Supplied data>
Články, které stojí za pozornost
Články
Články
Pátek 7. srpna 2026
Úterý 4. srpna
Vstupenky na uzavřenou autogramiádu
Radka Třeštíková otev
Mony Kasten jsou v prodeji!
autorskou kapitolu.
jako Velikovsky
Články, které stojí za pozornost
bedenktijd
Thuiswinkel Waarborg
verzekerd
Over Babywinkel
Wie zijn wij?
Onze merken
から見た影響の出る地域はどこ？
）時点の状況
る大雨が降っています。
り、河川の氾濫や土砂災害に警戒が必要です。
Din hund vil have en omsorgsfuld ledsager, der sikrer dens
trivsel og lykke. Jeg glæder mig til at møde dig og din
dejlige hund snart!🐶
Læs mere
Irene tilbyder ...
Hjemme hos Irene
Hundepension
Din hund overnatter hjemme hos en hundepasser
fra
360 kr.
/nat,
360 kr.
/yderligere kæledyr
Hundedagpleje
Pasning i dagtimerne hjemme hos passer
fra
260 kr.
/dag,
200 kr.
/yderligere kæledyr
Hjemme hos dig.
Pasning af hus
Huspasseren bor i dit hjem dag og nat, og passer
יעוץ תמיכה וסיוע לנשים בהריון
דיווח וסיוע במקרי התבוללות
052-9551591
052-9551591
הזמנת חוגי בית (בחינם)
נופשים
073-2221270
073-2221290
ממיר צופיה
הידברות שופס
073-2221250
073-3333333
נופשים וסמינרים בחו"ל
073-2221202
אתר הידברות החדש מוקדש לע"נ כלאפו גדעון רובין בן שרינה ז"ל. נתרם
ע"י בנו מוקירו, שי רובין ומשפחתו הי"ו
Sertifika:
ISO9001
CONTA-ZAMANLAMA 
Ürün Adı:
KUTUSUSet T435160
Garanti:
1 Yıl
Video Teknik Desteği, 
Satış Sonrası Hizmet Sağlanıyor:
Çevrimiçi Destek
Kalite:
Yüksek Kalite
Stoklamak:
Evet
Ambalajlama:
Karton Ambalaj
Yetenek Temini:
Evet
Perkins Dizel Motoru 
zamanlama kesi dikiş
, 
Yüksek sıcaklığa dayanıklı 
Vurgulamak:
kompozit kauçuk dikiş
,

Problem statement> Copy verbatim each line from the beginning of the records up to and including the line that contains "り、河川の氾濫や土砂災害に警戒が必要です。".

Answer for this exercise>
Články, které stojí za pozornost
Články
Články
Pátek 7. srpna 2026
Úterý 4. srpna
Vstupenky na uzavřenou autogramiádu
Radka Třeštíková otev
Mony Kasten jsou v prodeji!
autorskou kapitolu.
jako Velikovsky
Články, které stojí za pozornost
bedenktijd
Thuiswinkel Waarborg
verzekerd
Over Babywinkel
Wie zijn wij?
Onze merken
から見た影響の出る地域はどこ？
）時点の状況
る大雨が降っています。
り、河川の氾濫や土砂災害に警戒が必要です。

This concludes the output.